- **TASK OBJECTIVE**
From the entries that follow, reproduce exactly and only the lines from the line with "113 98 2.14" to the line with "204 119 3108", endpoints included.

- **INPUT RECORDS**
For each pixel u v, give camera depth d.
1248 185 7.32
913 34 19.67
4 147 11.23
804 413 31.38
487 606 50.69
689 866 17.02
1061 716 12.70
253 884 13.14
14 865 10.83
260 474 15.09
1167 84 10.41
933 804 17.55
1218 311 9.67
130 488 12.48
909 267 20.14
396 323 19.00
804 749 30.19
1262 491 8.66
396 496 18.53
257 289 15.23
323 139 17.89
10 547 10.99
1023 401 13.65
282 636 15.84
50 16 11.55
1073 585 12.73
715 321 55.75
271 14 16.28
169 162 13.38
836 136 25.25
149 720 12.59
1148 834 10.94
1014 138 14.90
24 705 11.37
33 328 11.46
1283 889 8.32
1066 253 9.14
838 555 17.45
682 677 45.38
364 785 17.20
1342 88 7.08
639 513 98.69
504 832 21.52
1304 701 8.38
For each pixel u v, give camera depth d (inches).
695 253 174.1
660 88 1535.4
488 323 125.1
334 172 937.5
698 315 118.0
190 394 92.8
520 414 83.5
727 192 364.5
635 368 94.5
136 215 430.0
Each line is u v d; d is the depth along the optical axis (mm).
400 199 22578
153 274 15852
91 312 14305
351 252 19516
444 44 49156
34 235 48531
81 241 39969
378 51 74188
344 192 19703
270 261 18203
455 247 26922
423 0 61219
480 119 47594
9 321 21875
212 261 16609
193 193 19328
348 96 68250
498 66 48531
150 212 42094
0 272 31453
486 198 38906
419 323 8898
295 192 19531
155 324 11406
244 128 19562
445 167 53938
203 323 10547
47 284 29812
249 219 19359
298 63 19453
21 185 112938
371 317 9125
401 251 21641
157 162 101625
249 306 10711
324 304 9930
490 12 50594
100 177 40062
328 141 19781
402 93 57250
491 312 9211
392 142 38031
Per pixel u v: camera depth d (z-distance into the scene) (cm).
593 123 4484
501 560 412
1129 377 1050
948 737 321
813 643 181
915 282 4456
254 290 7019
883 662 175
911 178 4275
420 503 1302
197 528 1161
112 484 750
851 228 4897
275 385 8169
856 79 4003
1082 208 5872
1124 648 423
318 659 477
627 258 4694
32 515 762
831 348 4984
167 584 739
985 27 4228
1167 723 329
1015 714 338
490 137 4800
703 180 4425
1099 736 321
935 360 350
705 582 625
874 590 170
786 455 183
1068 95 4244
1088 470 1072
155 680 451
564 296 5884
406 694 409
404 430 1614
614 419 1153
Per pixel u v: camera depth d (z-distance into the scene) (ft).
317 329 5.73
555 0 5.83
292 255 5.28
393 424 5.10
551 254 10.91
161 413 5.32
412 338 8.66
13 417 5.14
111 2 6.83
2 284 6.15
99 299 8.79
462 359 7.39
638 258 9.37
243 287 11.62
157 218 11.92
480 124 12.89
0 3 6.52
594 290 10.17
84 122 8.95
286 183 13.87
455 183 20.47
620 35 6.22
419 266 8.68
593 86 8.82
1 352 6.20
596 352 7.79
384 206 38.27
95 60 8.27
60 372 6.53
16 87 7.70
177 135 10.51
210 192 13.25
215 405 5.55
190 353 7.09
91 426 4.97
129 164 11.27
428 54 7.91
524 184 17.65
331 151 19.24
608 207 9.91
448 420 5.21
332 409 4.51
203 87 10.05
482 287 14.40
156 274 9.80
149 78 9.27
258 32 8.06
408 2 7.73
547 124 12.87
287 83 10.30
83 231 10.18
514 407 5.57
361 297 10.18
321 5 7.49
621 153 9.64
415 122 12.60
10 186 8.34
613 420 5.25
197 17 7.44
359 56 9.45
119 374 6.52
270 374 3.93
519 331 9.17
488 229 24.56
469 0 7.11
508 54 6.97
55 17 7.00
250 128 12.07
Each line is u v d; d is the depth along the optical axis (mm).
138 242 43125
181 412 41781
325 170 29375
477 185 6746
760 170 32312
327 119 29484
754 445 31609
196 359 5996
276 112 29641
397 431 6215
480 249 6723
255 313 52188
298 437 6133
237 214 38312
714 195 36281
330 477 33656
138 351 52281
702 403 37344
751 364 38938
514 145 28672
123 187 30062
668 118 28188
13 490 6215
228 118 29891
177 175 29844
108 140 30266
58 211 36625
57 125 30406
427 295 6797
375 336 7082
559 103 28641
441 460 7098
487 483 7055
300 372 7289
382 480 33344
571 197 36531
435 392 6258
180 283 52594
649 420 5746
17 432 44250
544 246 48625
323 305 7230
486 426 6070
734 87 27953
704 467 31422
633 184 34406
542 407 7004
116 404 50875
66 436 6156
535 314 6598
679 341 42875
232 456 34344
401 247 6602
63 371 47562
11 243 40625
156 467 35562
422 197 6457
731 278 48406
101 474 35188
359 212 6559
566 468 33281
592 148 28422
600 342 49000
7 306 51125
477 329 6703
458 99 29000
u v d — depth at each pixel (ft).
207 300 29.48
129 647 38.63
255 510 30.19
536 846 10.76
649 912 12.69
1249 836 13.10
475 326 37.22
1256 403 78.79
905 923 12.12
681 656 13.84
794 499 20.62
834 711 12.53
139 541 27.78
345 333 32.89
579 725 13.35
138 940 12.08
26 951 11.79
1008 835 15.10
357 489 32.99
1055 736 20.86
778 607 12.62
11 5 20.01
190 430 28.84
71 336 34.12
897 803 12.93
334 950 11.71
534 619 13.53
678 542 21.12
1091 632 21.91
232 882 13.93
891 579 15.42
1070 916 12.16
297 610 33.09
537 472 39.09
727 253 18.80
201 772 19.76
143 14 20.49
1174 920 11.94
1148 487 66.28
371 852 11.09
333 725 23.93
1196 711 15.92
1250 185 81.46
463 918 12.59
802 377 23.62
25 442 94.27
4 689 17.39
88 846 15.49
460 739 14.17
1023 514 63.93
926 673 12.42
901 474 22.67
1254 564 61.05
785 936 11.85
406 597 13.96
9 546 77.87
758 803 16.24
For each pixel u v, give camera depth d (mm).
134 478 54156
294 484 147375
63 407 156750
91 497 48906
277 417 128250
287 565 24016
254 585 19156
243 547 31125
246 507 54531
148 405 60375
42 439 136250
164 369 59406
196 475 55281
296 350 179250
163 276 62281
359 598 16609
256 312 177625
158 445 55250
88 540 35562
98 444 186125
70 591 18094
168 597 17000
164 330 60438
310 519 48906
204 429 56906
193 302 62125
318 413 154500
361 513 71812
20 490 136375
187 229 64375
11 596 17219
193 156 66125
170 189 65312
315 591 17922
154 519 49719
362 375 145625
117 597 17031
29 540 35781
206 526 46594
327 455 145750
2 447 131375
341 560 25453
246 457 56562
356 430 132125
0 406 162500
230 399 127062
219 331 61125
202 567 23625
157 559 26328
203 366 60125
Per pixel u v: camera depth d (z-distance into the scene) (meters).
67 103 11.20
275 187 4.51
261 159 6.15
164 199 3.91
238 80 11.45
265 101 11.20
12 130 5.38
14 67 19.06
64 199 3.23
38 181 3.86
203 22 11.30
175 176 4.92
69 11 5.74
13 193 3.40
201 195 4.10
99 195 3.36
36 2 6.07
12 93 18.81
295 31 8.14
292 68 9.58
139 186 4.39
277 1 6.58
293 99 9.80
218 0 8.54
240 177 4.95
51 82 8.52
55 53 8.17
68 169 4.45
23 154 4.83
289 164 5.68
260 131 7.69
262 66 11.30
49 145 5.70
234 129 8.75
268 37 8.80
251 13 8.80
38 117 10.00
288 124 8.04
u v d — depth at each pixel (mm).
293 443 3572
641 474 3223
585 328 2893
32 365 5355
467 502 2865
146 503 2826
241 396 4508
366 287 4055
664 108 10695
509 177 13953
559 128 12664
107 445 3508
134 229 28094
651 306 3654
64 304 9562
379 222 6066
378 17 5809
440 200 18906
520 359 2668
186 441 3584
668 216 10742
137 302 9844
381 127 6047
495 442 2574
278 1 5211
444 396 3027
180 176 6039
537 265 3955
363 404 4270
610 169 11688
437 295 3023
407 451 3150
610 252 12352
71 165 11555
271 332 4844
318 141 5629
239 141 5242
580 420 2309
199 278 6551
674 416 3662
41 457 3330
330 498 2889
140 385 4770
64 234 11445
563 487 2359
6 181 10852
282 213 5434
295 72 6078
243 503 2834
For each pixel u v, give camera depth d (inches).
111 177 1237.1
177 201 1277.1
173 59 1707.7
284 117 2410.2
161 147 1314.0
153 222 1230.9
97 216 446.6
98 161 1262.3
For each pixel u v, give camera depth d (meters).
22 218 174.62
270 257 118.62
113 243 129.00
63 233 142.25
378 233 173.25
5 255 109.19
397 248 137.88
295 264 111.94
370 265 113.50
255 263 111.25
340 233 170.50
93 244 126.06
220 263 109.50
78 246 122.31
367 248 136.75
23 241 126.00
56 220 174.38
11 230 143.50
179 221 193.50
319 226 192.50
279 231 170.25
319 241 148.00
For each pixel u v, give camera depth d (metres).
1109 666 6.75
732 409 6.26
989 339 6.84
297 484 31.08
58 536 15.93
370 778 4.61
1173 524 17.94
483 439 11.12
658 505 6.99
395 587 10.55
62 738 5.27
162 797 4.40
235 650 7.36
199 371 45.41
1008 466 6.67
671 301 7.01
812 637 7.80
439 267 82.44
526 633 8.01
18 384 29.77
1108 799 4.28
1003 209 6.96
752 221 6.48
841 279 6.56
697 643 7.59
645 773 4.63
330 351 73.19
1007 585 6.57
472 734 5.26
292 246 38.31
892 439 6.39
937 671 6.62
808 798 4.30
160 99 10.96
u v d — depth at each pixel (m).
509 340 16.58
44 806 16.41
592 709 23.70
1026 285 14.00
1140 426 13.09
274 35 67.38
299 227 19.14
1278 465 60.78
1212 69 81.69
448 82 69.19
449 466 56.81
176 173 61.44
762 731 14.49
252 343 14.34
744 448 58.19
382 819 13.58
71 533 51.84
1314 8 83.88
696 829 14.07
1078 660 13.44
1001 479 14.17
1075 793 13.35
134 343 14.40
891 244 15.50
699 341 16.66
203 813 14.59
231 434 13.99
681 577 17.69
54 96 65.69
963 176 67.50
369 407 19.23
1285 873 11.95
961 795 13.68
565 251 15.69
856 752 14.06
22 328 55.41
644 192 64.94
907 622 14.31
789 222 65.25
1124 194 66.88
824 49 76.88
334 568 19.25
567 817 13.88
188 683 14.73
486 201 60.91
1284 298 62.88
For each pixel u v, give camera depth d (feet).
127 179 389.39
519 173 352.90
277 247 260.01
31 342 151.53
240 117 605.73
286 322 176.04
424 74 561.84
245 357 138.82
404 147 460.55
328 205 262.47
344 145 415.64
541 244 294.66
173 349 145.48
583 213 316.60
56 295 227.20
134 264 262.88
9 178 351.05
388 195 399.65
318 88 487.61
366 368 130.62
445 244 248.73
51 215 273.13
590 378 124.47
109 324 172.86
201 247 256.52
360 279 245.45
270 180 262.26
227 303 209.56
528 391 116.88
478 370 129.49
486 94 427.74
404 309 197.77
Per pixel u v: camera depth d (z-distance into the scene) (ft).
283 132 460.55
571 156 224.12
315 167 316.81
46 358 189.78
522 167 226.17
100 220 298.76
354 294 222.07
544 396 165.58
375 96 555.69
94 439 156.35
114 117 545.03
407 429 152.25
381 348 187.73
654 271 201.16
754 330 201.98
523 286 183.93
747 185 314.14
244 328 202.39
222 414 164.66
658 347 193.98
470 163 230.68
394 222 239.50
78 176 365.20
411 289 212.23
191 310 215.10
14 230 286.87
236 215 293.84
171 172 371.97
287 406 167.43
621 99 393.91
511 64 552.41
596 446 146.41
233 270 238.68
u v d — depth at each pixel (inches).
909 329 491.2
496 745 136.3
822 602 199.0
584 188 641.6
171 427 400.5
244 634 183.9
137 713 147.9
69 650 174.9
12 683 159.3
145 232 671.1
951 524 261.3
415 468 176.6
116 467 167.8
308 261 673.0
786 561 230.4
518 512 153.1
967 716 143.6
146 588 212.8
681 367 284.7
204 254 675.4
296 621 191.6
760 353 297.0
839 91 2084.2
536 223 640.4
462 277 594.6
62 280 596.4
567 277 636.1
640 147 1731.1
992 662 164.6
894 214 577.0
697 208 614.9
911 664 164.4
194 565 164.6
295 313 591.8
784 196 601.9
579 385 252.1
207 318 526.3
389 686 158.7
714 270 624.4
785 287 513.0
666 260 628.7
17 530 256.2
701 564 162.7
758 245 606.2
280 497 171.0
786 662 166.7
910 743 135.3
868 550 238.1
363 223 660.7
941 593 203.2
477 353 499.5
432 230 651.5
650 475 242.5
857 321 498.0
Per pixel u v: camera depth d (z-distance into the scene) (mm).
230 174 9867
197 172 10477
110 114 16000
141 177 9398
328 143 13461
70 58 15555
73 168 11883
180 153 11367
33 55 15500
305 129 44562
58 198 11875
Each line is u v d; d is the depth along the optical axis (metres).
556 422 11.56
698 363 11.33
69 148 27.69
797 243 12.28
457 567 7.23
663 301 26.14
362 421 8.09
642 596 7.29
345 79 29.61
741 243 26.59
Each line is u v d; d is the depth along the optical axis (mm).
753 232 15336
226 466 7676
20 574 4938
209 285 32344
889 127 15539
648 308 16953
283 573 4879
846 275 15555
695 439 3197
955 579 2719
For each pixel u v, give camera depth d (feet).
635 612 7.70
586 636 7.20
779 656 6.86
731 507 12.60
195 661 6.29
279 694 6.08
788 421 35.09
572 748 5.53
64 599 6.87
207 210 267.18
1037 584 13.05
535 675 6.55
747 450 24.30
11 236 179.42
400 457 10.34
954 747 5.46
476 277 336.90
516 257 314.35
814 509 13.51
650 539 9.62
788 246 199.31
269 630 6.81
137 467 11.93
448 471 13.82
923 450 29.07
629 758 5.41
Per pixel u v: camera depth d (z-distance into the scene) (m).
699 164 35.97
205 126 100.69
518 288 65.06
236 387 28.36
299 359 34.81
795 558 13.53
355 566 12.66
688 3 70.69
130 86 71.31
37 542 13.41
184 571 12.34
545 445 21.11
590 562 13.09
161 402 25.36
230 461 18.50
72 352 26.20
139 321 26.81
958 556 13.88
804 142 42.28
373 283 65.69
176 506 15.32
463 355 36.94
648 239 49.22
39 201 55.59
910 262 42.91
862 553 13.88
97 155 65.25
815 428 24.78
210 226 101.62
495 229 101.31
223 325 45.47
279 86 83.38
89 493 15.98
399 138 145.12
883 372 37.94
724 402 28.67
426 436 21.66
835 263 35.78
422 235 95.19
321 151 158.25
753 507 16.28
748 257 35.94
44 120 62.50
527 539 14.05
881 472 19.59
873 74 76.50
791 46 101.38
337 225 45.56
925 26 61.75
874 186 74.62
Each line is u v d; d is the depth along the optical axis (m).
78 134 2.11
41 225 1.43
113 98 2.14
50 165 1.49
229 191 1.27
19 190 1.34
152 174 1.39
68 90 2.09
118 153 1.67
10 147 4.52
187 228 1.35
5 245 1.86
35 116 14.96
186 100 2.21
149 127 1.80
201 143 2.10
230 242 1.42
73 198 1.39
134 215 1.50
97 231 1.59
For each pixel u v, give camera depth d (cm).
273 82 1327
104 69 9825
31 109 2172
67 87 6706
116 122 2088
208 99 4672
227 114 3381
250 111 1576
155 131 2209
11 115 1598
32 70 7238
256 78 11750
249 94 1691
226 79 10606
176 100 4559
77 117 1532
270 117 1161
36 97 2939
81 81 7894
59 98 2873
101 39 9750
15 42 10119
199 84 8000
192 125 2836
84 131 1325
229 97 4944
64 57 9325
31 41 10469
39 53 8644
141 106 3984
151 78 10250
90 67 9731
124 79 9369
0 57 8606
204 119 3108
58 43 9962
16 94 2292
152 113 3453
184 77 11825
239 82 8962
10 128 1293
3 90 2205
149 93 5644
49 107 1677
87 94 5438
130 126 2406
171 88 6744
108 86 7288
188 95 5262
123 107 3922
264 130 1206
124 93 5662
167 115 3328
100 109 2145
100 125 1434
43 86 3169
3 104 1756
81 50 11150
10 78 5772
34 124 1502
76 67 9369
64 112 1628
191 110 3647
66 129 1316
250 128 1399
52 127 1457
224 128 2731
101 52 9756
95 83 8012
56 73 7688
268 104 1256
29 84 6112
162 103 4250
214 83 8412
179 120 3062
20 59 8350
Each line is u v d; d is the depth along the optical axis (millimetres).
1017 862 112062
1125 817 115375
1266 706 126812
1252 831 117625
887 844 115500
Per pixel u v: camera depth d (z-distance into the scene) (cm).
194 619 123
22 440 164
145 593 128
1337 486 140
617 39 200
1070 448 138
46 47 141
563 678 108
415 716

- **EXERCISE RESPONSE**
113 98 2.14
50 165 1.49
229 191 1.27
19 190 1.34
152 174 1.39
68 90 2.09
118 153 1.67
10 147 4.52
187 228 1.35
5 245 1.86
35 116 14.96
186 100 2.21
149 127 1.80
201 143 2.10
230 242 1.42
73 198 1.39
134 215 1.50
97 231 1.59
For each pixel u v, give camera depth d (cm).
273 82 1327
104 69 9825
31 109 2172
67 87 6706
116 122 2088
208 99 4672
227 114 3381
250 111 1576
155 131 2209
11 115 1598
32 70 7238
256 78 11750
249 94 1691
226 79 10606
176 100 4559
77 117 1532
270 117 1161
36 97 2939
81 81 7894
59 98 2873
101 39 9750
15 42 10119
199 84 8000
192 125 2836
84 131 1325
229 97 4944
64 57 9325
31 41 10469
39 53 8644
141 106 3984
151 78 10250
90 67 9731
124 79 9369
0 57 8606
204 119 3108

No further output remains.